# Lime Spreader



## lyndon43 (Jun 10, 2005)

What is out there for spreading lime? I have both tractor & ATV.

Was looking at agrifab 175# capacity spreader. Not sure how effective it will be handling the lime.


----------



## ThumbBum (Oct 13, 2003)

There are a lot of options and what you do depends on several factors

1 How big a tractor, do you have a loader
2 How acessable and how large are your fileds
3 Are you going to buy bulk lime, bagged lime, or peletized lime
4 What are are you in

If your fileds are large and accesable and you have a local ag co-op then you might want to consider having thm spread the lime with specialized trucks. This is by far the easiest method and doesnt cost much more then buying bulk lime.

Information shown →
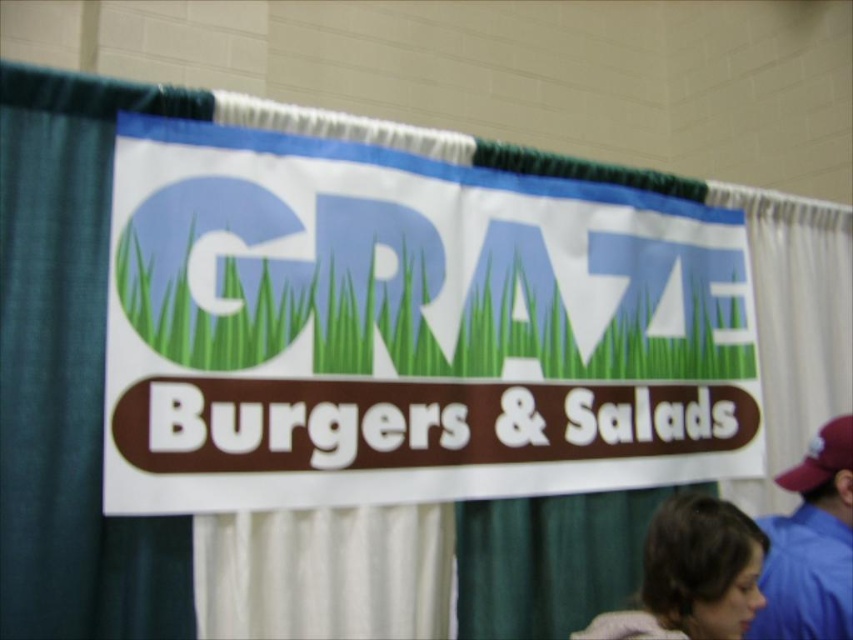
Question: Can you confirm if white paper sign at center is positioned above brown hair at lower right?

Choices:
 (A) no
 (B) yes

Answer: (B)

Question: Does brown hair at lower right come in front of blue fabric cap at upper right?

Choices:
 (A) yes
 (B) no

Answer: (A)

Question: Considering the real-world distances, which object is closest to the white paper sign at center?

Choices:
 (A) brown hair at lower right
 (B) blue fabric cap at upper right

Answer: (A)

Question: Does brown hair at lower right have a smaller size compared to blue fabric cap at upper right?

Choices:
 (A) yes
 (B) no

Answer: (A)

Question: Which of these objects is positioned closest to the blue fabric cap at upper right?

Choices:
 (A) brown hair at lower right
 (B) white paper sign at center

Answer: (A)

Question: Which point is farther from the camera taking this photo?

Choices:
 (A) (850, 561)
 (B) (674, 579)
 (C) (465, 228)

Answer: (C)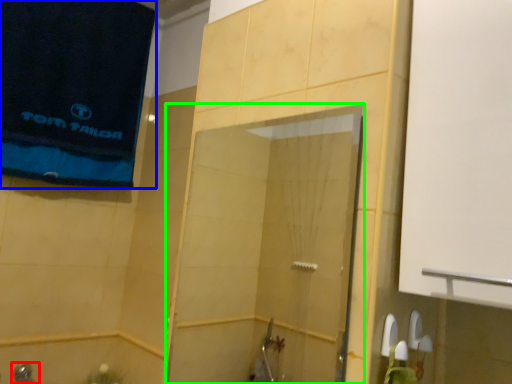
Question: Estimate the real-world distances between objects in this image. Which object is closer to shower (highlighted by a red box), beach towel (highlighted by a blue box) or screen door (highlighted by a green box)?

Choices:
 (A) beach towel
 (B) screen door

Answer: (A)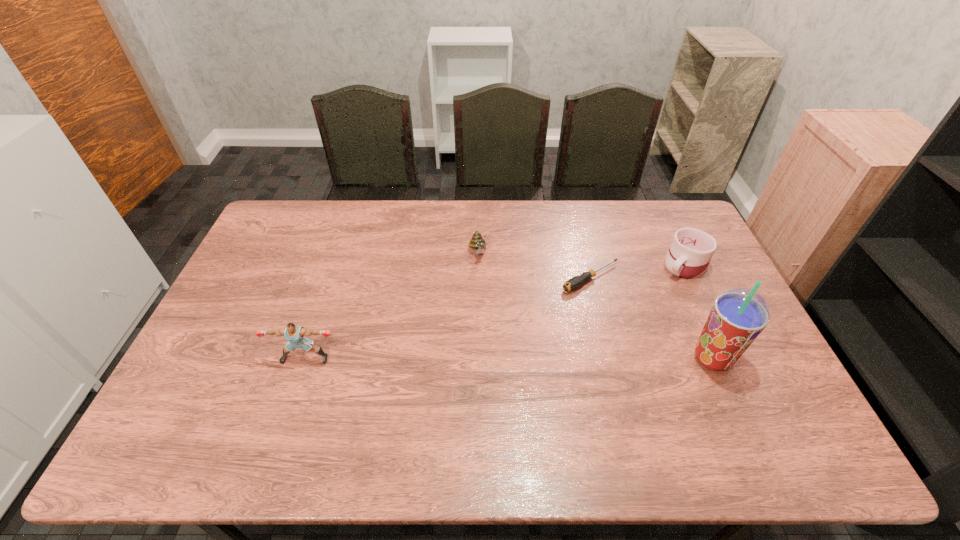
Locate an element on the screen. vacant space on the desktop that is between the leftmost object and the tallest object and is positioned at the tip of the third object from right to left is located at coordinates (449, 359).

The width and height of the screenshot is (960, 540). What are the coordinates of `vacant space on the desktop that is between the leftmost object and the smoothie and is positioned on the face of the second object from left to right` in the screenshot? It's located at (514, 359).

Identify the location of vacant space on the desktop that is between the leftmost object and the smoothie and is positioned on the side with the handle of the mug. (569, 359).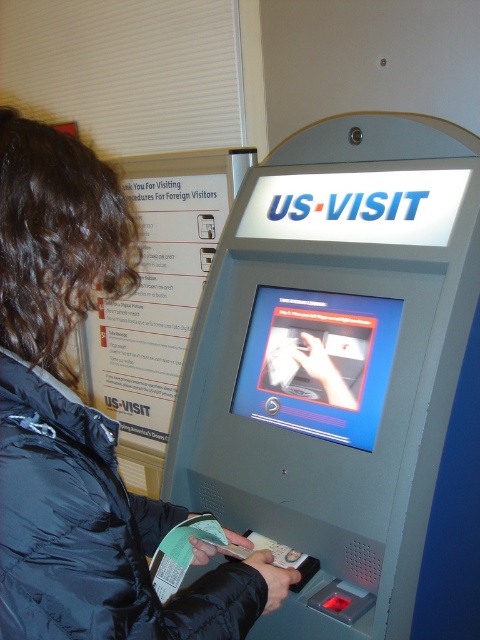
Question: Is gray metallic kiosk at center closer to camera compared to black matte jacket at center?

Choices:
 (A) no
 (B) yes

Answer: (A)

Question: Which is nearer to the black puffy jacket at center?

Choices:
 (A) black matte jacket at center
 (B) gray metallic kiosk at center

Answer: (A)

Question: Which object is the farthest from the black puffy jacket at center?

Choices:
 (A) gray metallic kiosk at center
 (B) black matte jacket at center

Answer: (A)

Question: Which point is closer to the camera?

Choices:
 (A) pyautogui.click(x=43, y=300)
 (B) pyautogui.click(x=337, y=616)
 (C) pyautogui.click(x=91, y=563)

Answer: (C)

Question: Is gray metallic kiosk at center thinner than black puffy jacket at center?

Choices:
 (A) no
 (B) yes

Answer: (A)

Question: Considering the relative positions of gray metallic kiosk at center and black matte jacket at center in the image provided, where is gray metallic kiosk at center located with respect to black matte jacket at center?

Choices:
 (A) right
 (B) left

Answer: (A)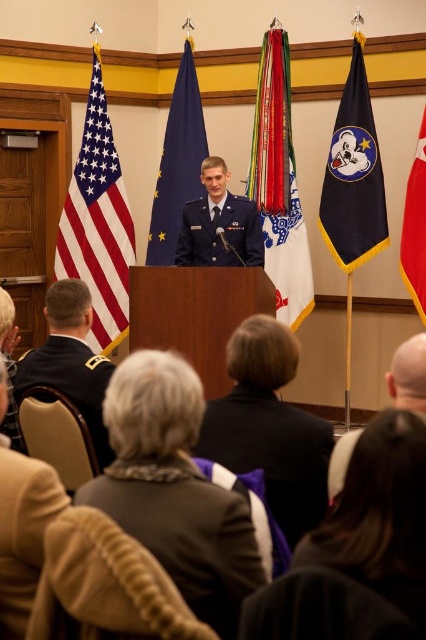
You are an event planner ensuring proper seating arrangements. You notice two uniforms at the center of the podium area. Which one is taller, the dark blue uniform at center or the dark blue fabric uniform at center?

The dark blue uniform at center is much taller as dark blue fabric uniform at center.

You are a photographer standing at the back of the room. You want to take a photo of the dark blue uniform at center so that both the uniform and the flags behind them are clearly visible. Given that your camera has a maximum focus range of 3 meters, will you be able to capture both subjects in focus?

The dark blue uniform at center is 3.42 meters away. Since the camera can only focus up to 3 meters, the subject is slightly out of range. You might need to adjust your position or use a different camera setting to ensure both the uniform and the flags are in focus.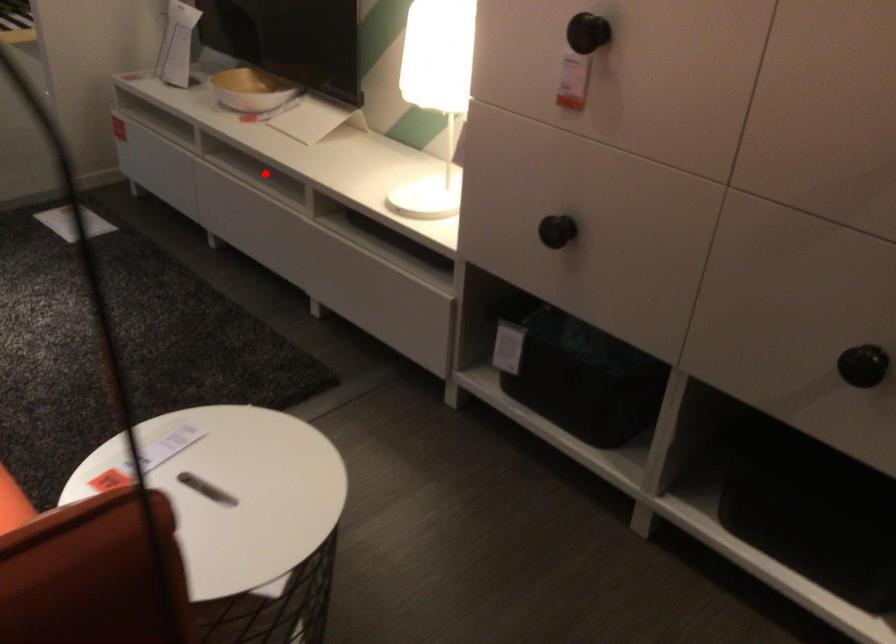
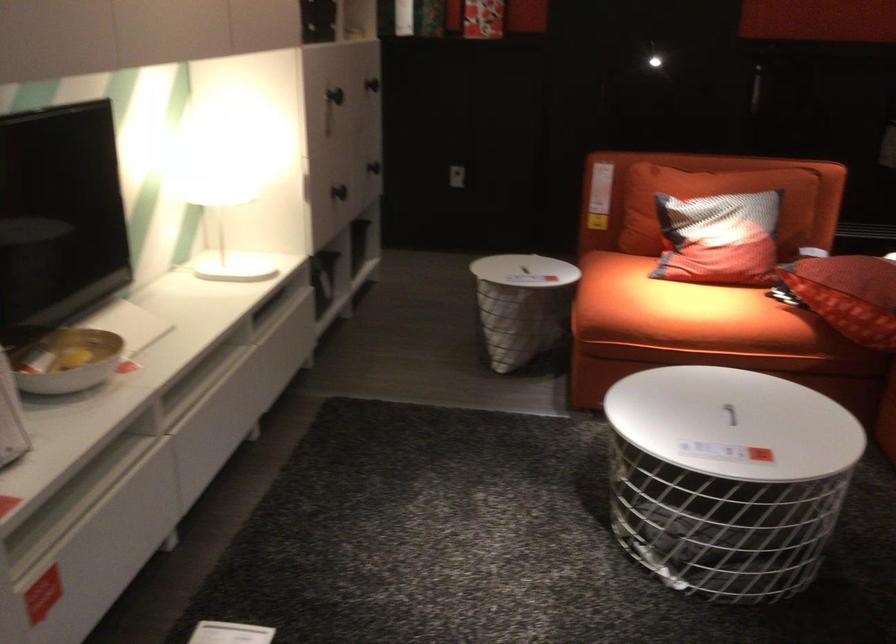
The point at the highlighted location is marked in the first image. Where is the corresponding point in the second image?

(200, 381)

Explore the material →
• A. Could you give the lime spreader thread again, everything from "## lyndon43 (Jun" down to "(Oct 13, 2003)", swapping "ATV" for "UTV"?
• B. Can you pick up the lime spreader thread from where it stops and carry it on?

Results in order →
• A.
## lyndon43 (Jun 10, 2005)

What is out there for spreading lime? I have both tractor & UTV.

Was looking at agrifab 175# capacity spreader. Not sure how effective it will be handling the lime.


----------



## ThumbBum (Oct 13, 2003)

• B.
You can also rent a speader from the local co-op that can be pulled behind your tractor and powered with your PTO. These are ususally big units that hold 3-5tons of lime and require some decent horsepower to haul. In my case I pick up the spreader in town with my truck. They fill it and I haul it back to my property where I hook it up to my tractor and get to work. I have to re-attach to my truck and drive back to town every time I need it refilled. DIstance is a factor here because the spreader has no brakes and no lights so 25mph is about the maximum over the road speed. The up side is they let me use the spreader for free as long as Im buying lime, the down side is travel, loading, and hookup time is 2-3 times actual spreading time and you have to work within the hours the co-op is open and the avaialbilty of the spreader. I ususually take a day off work to do this. There is also some hazzard associated with the transport and hooking up of a piece of equipment that size. You could get around the travel issues of you have a loader and just have the co-op send out a dump truck with all the lime you need. But there is another charge involved.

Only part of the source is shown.